Another major concern is physical robustness and dexterity [
6]. Most HRs still lack the mechanical endurance and precision required for continuous industrial tasks, particularly those involving exposure to contaminants or hazardous conditions. Achieving a balance between anthropomorphic factors and industrial durability is still an open engineering challenge. Additionally, smart manufacturing environments often comprise heterogeneous systems with diverse communication protocols and data standards. Seamless integration requires modular, adaptive middleware layers and standardized interfaces, which are currently underdeveloped in the context of humanoid robotics.
From a human-centered perspective, socio-technical alignment remains an important issue. Operators may resist working alongside HRs due to concerns about trust, safety, or job displacement. Ensuring transparent and intuitive interaction, as well as developing ergonomic collaboration models, are essential for acceptance and long-term integration [
5].
In addition to technical challenges, the societal and legal implications of integrating humanoid robots remain underdeveloped. Industrial settings currently lack clear frameworks for assigning liability in cases of robot-induced errors or accidents, particularly in semi-autonomous collaborative operations. Data privacy is another concern, as continuous sensor-based monitoring raises questions about informed consent and data governance for human operators. From a psychological standpoint, working with humanoid robots may lead to increased stress, reduced sense of agency, or social displacement, especially if robots resemble human co-workers too closely. These factors underscore the need for human-centric design principles to be supplemented by regulatory, institutional, and cognitive safeguards to foster long-term trust and acceptance.

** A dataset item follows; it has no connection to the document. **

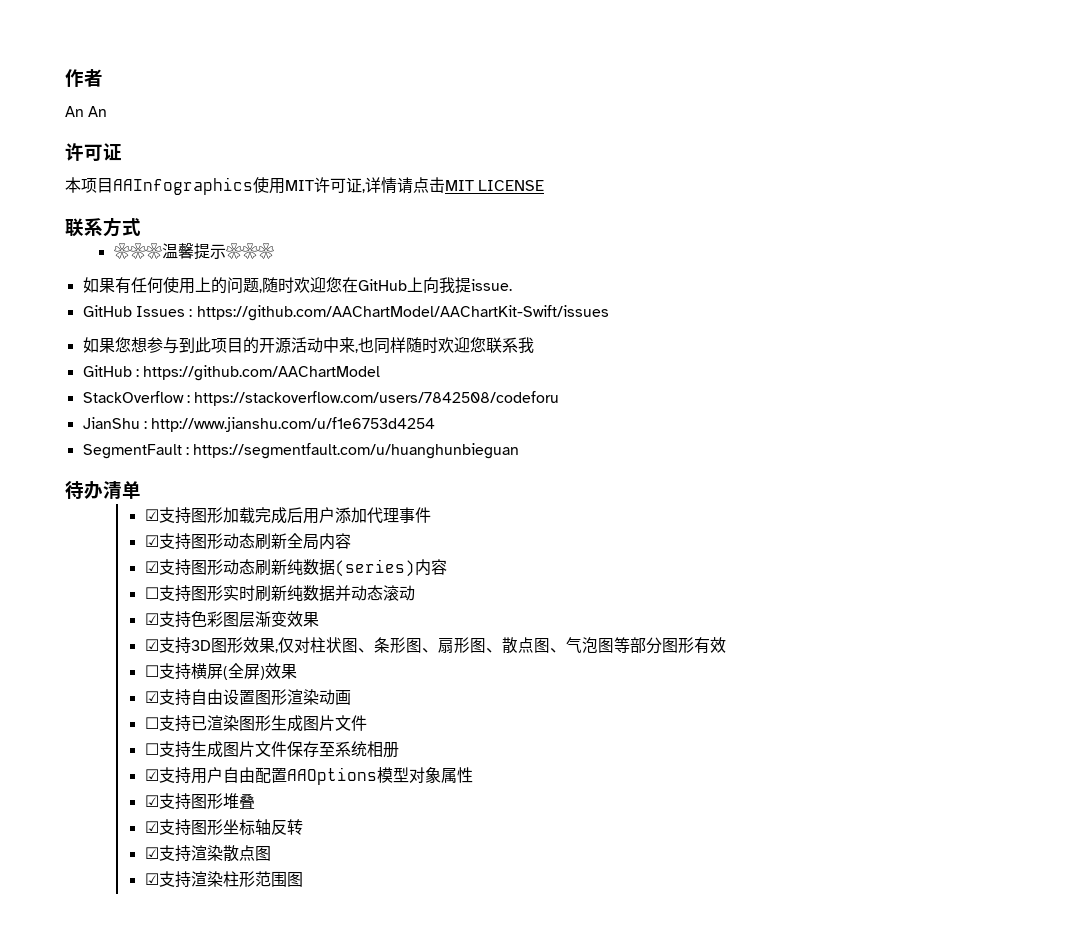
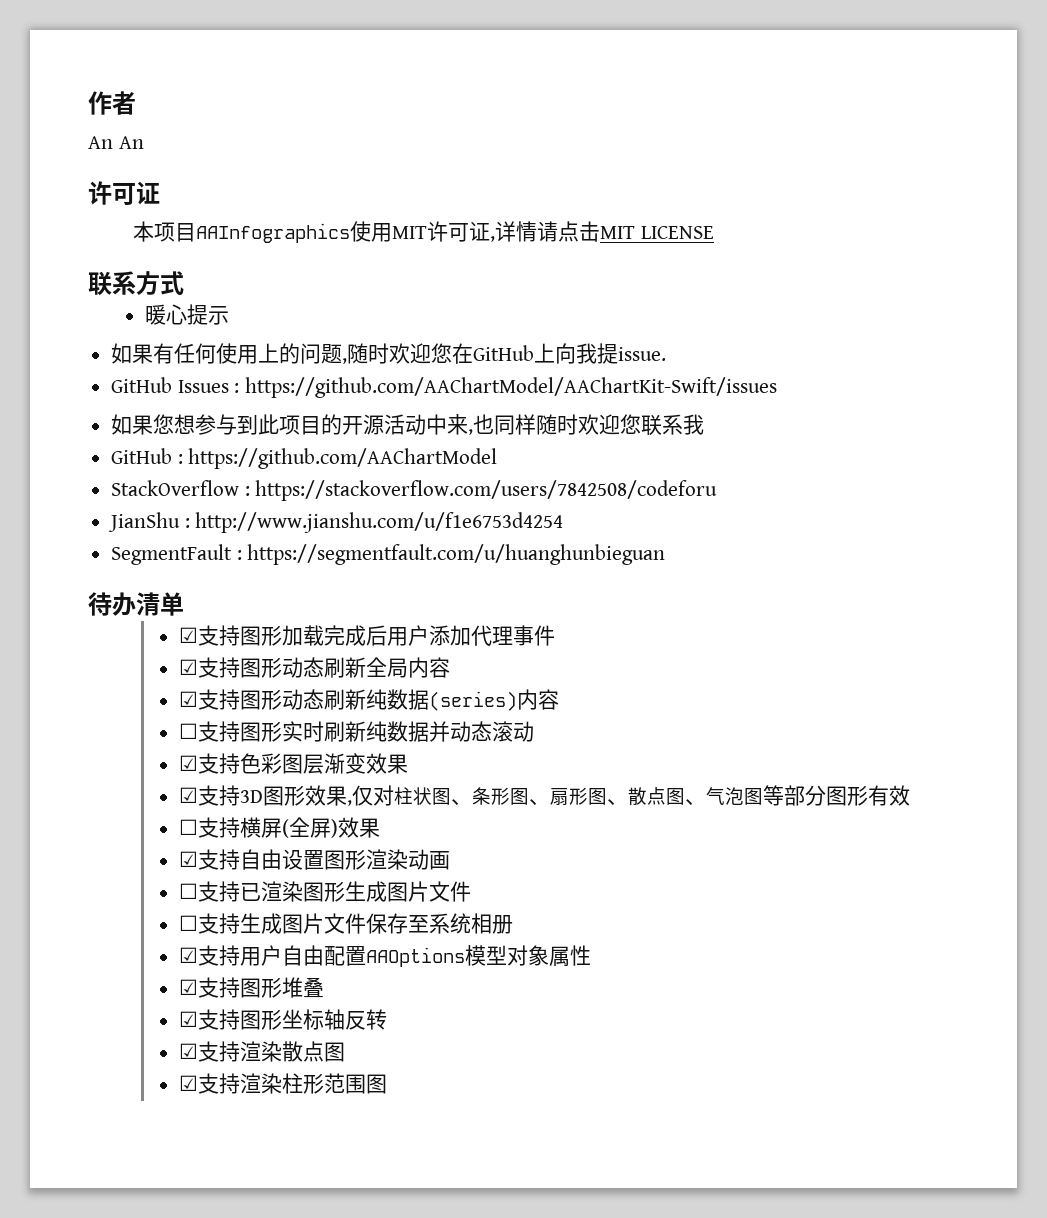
[113,243,194,259] ❀❀❀温馨 -> [144,304,187,325] 暖心
[225,243,274,259] ❀❀❀ -> (229, 315) none

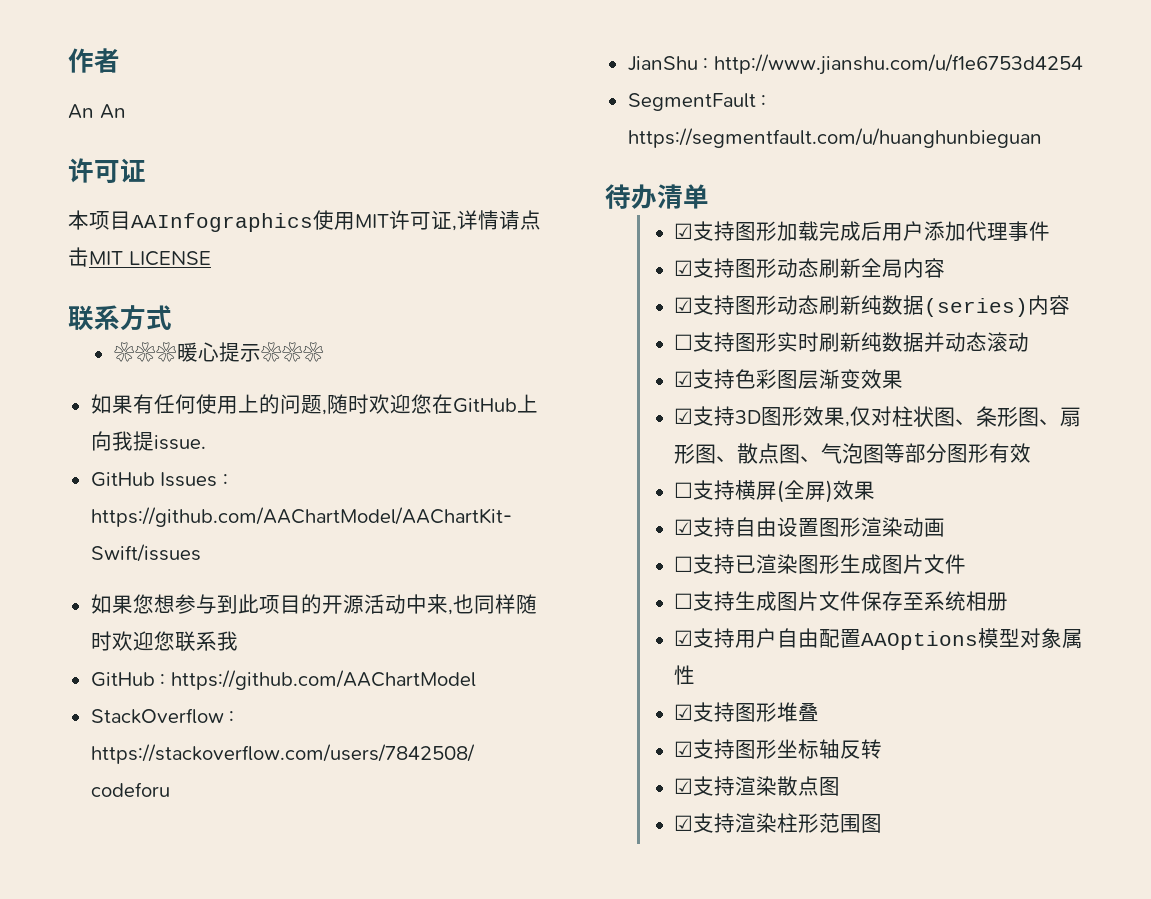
(184, 283) none -> [113,342,177,362] ❀❀❀
(229, 315) none -> [260,342,324,362] ❀❀❀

Finally, cost and scalability continue to limit deployment. HRs remain significantly more expensive than traditional industrial robots due to their complex kinematics, sensing systems, and control architectures. This limits adoption to pilot projects or high-value manufacturing contexts, leaving mass-market applications out of reach.
  4.2. Outlooks
Despite these challenges, the outlook for humanoid robots in smart manufacturing is promising. Advances in foundation models, AI, and multi-modal interfaces rapidly improve robots’ ability to perceive, understand, and act in complex environments. These technologies will soon enable HRs to perform more diverse and cognitively demanding tasks with minimal human supervision.
In parallel, the development of modular hardware architectures and soft robotics is expanding the capabilities of humanoid platforms in terms of dexterity, safety, and energy efficiency. These improvements will enable robots to handle delicate assembly tasks, adapt to diverse tools, and interact safely with humans in shared spaces. The growing maturity of digital twin technologies will further support predictive maintenance, behavior simulation, and collaborative decision-making between humans and HRs. Digital twins will serve as real-time cognitive companions for HRs, allowing them to test behaviors virtually before executing them physically, which improves both safety and adaptability. In addition, standardization efforts are expected to accelerate, enabling better interoperability between humanoid robots, industrial systems, and cloud-based manufacturing platforms. Open-source frameworks and cross-platform middleware will facilitate smoother integration and foster a more competitive ecosystem.